Despite widespread concern about the security of mobile and Internet of Things (IoT) applications, organizations are ill-prepared for the risks they pose, according to a research report issued today from Ponemon Institute, IBM Security, and Arxan Technologies. “Mobile and IoT applications continue to be released at a rapid pace to meet user demand. If security isn’t designed into these apps there could be significant negative impacts,” says Diana Kelley, Global Executive Security Advisor, IBM Security. Some of the key findings from the report below:

— Many organizations are worried about an attack against mobile and IoT apps that are used in the workplace. Organizations are having a more difficult time securing IoT apps. Respondents are slightly more concerned about getting hacked through an IoT app (fifty-eight percent) than a mobile app (fifty-three percent). However, despite their concern, organizations are not mobilizing against this threat.

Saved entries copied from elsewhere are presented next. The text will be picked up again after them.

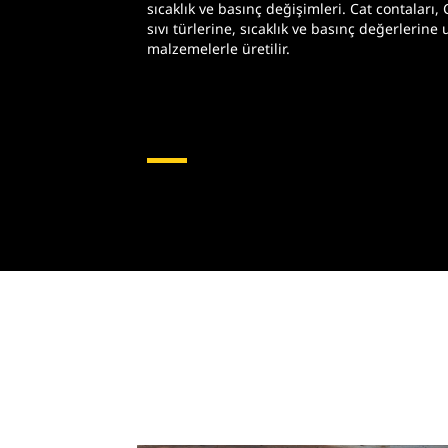
sıcaklık ve basınç değişimleri. Cat contaları
sıvı türlerine, sıcaklık ve basınç değerlerine 
malzemelerle üretilir.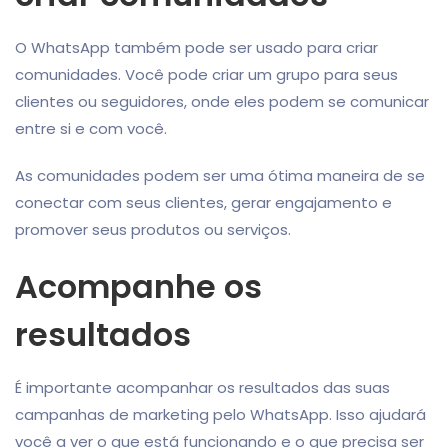
O WhatsApp também pode ser usado para criar
comunidades. Você pode criar um grupo para seus
clientes ou seguidores, onde eles podem se comunicar
entre si e com você.
As comunidades podem ser uma ótima maneira de se
conectar com seus clientes, gerar engajamento e
promover seus produtos ou serviços.
Acompanhe os
resultados
É importante acompanhar os resultados das suas
campanhas de marketing pelo WhatsApp. Isso ajudará
você a ver o que está funcionando e o que precisa ser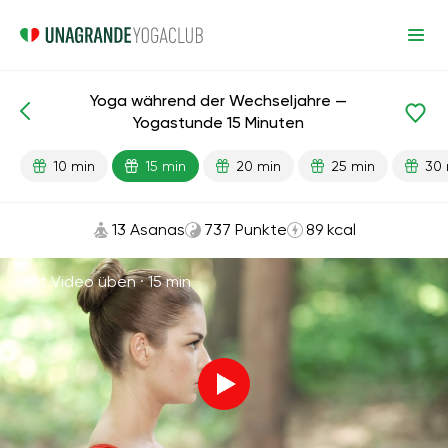
Yoga während der Wechseljahre —
Fertige Lektionen
Alter
Yogastunde 15 Minuten
10 min
15 min
20 min
25 min
30 
13 Asanas
737 Punkte
89 kcal
Mit Video üben ·
15 min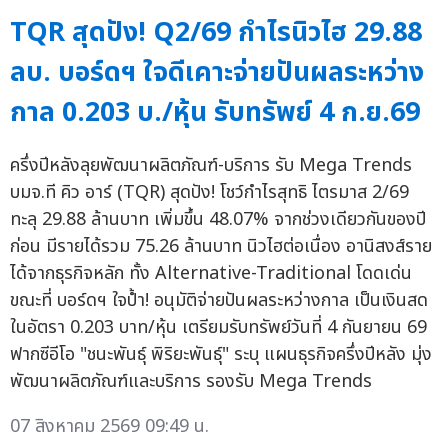
TQR สุดปัง! Q2/69 กำไรนิวไฮ 29.88
ลบ. บอร์ดฯ ใจดีเคาะจ่ายปันผลระหว่าง
กาล 0.203 บ./หุ้น รับทรัพย์ 4 ก.ย.69
ครึ่งปีหลังลุยพัฒนาผลิตภัณฑ์-บริการ รับ Mega Trends
บมจ.ที คิว อาร์ (TQR) สุดปัง! โชว์กำไรสุทธิ ไตรมาส 2/69
ทะลุ 29.88 ล้านบาท เพิ่มขึ้น 48.07% จากช่วงเดียวกันของปี
ก่อน มีรายได้รวม 75.26 ล้านบาท นิวไฮต่อเนื่อง อานิสงส์ราย
ได้จากธุรกิจหลัก ทั้ง Alternative-Traditional โดดเด่น
ขณะที่ บอร์ดฯ ใจป้ำ! อนุมัติจ่ายปันผลระหว่างกาล เป็นเงินสด
ในอัตรา 0.203 บาท/หุ้น เตรียมรับทรัพย์วันที่ 4 กันยายน 69
ฟากซีอีโอ "ชนะพันธุ์ พิริยะพันธุ์" ระบุ แผนธุรกิจครึ่งปีหลัง มุ่ง
พัฒนาผลิตภัณฑ์และบริการ รองรับ Mega Trends
07 สิงหาคม 2569 09:49 น.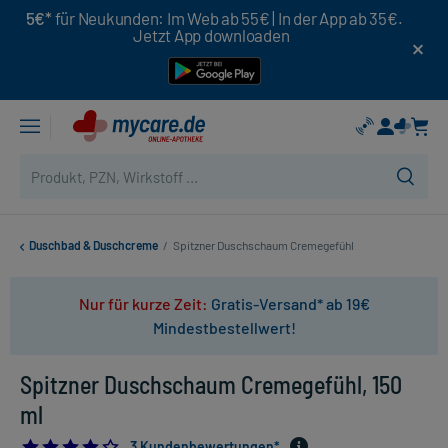
5€*
für Neukunden: Im Web ab 55€ | In der App ab 35€.
Jetzt App downloaden
Duschbad & Duschcreme
/
Spitzner Duschschaum Cremegefühl
Nur für kurze Zeit:
Gratis-Versand* ab 19€
Mindestbestellwert!
Spitzner Duschschaum Cremegefühl, 150
ml
4.0
3 Kundenbewertungen*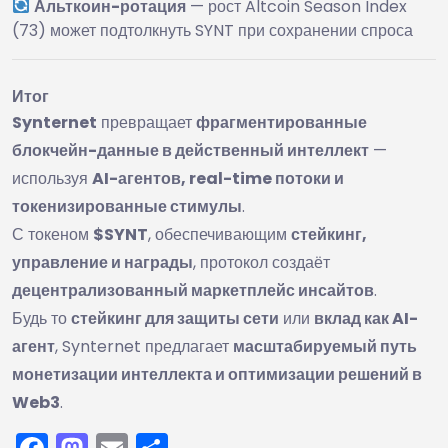
Альткоин-ротация
— рост Altcoin Season Index
(73) может подтолкнуть SYNT при сохранении спроса
Итог
Synternet
превращает
фрагментированные
блокчейн-данные в действенный интеллект
—
используя
AI-агентов, real-time потоки и
токенизированные стимулы
.
С токеном
$SYNT
, обеспечивающим
стейкинг,
управление и награды
, протокол создаёт
децентрализованный маркетплейс инсайтов
.
Будь то
стейкинг для защиты сети
или
вклад как AI-
агент
, Synternet предлагает
масштабируемый путь
монетизации интеллекта и оптимизации решений в
Web3
.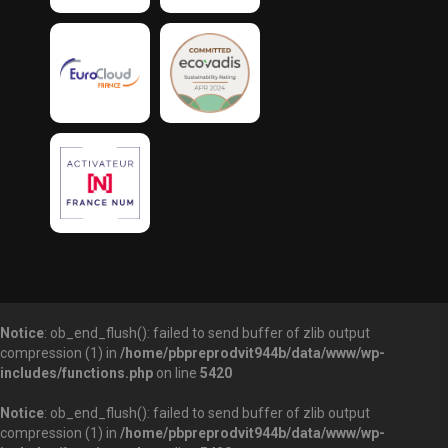
Notice
: ob_end_flush(): failed to send buffer of zlib output
compression (1) in
/home/pbpreprodvit944b/data/www/wp-
includes/functions.php
on line
5420
Notice
: ob_end_flush(): failed to send buffer of zlib output
compression (1) in
/home/pbpreprodvit944b/data/www/wp-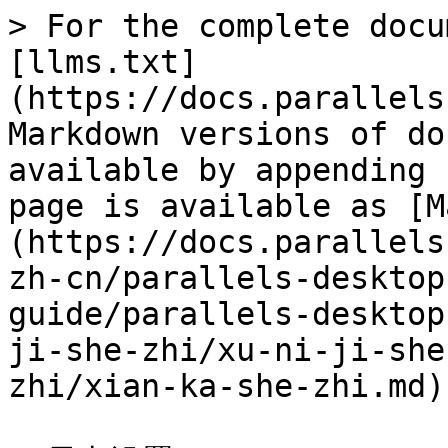
> For the complete docu
[llms.txt]
(https://docs.parallels
Markdown versions of do
available by appending 
page is available as [M
(https://docs.parallels
zh-cn/parallels-desktop
guide/parallels-desktop
ji-she-zhi/xu-ni-ji-she
zhi/xian-ka-she-zhi.md).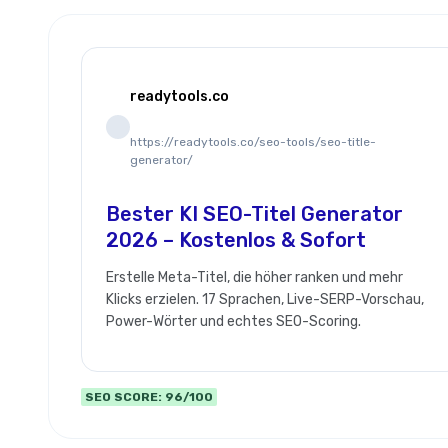
readytools.co
https://readytools.co/seo-tools/seo-title-
generator/
Bester KI SEO-Titel Generator
2026 – Kostenlos & Sofort
Erstelle Meta-Titel, die höher ranken und mehr
Klicks erzielen. 17 Sprachen, Live-SERP-Vorschau,
Power-Wörter und echtes SEO-Scoring.
SEO SCORE: 96/100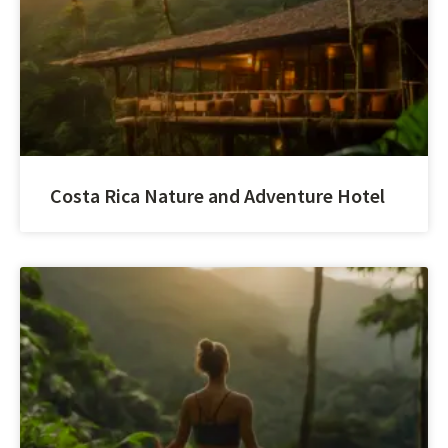
Costa Rica Nature and Adventure Hotel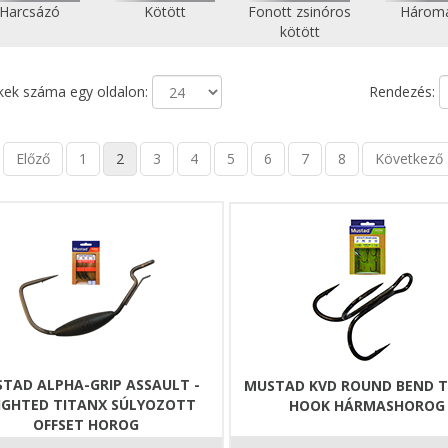
Harcsázó
Kötött
Fonott zsinóros
Három
kötött
ek száma egy oldalon:
Rendezés:
Előző
1
2
3
4
5
6
7
8
Következő
TAD ALPHA-GRIP ASSAULT -
MUSTAD KVD ROUND BEND T
IGHTED TITANX SÚLYOZOTT
HOOK HÁRMASHOROG
OFFSET HOROG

— Material data breach or cyber attacks have occurred and are reasons for concern. Sixty percent of respondents know with certainty (eleven percent), most likely (fifteen percent) or likely (thirty-four percent) that their organization had a security incident because of an insecure mobile app. Respondents are less certain whether their organization has experienced a material data breach or cyber attack due to an insecure IoT app.

— The risk of unsecured IoT apps is growing. Respondents report IoT apps are harder to secure (eighty-four percent) versus mobile apps (sixty-nine percent). Additionally, fifty-five percent of respondents say there is a lack of quality assurance and testing procedures for IoT apps.

— Despite the risk, there is a lack urgency to address the threat. Only thirty-two percent of respondents say their organization urgently wants to secure mobile apps and forty-two percent of respondents say it is urgent to secure IoT apps.

— Not enough resources are being allocated…yet. Only thirty percent of respondents say their organization allocates sufficient budget to protect mobile apps and IoT devices. If they had a serious hacking incident, their organizations would consider increasing the budget (fifty-four percent of respondents). Other reasons to increase the budget are if new regulations were issued (forty-six percent of respondents) or media coverage of a serious hacking incident affecting another company occurred (twenty-five percent of respondents).